▶ _Task prompt_: Output each line exactly as written, from the first line of the records to the line bearing "left shoulder: (120, 340, 3)", inclusive, while leaving every picture out.

▶ _Materials provided_:
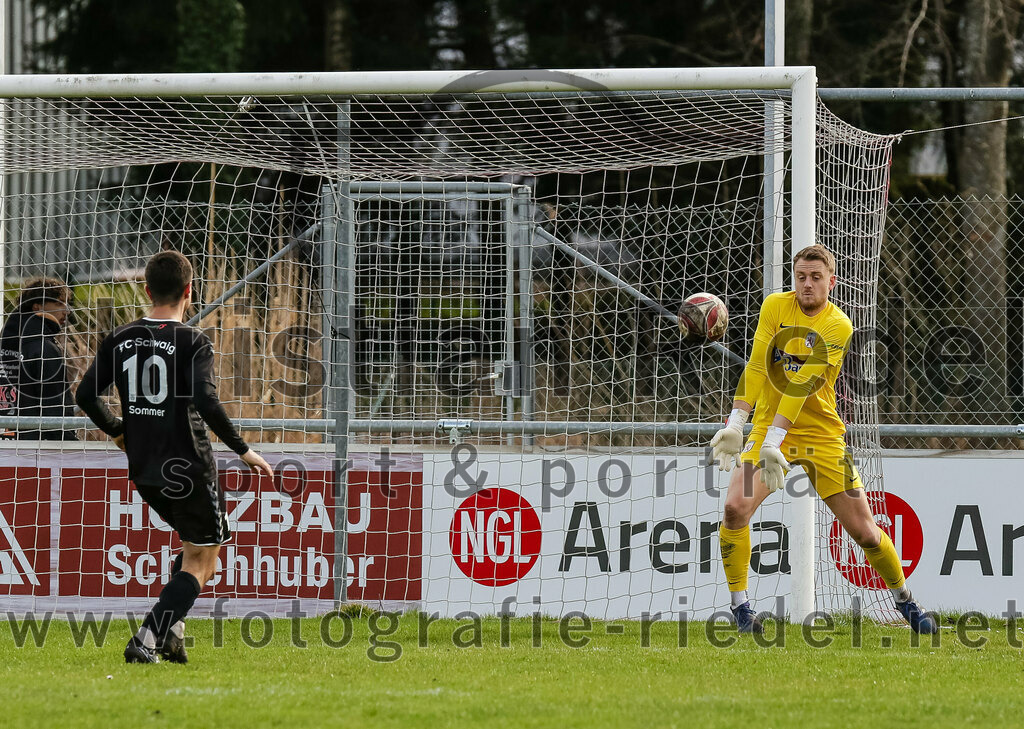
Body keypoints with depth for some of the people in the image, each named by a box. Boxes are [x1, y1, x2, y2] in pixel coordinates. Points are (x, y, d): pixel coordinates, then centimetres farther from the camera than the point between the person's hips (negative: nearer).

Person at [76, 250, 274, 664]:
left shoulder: (120, 340, 3)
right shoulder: (193, 343, -13)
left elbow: (85, 395, 4)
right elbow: (206, 403, -25)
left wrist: (119, 432, 21)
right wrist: (243, 451, -15)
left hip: (144, 471, 6)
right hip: (188, 469, -6)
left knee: (196, 544, 25)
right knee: (200, 563, 3)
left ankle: (171, 630, 12)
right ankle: (146, 640, -13)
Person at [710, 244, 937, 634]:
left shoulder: (839, 327, -11)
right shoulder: (775, 306, 0)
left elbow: (803, 385, -21)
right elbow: (756, 367, -6)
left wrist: (775, 440, -28)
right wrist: (735, 423, -17)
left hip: (821, 434, -2)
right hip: (767, 428, 2)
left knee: (863, 529, 0)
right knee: (735, 507, -22)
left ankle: (905, 602, 23)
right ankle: (740, 606, -10)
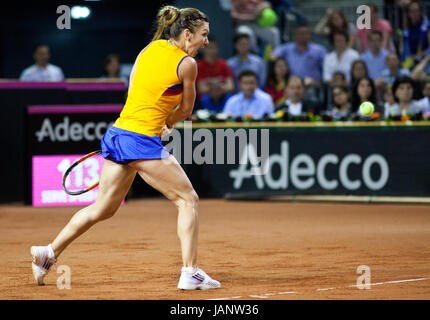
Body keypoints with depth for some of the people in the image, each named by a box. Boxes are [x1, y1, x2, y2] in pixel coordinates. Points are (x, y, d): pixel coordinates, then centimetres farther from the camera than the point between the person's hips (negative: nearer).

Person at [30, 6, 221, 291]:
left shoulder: (148, 49, 12)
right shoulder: (187, 64, -8)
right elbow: (186, 109, 5)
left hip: (119, 131, 8)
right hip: (143, 141, -8)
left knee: (104, 208, 19)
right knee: (188, 199, 2)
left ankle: (49, 253, 25)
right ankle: (190, 273, -3)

▶ _Exercise output_:
Body keypoints with depth for some of the people in the image, each named by a box. Boxes are [x1, y1, x2, y2] in pixel coordinates. Points are (x, y, d): pixel coordinates, then centimetres farther from the camera than the point between the person's hips (negative: nearer).

Person at [76, 250, 274, 664]:
left shoulder: (120, 340, 3)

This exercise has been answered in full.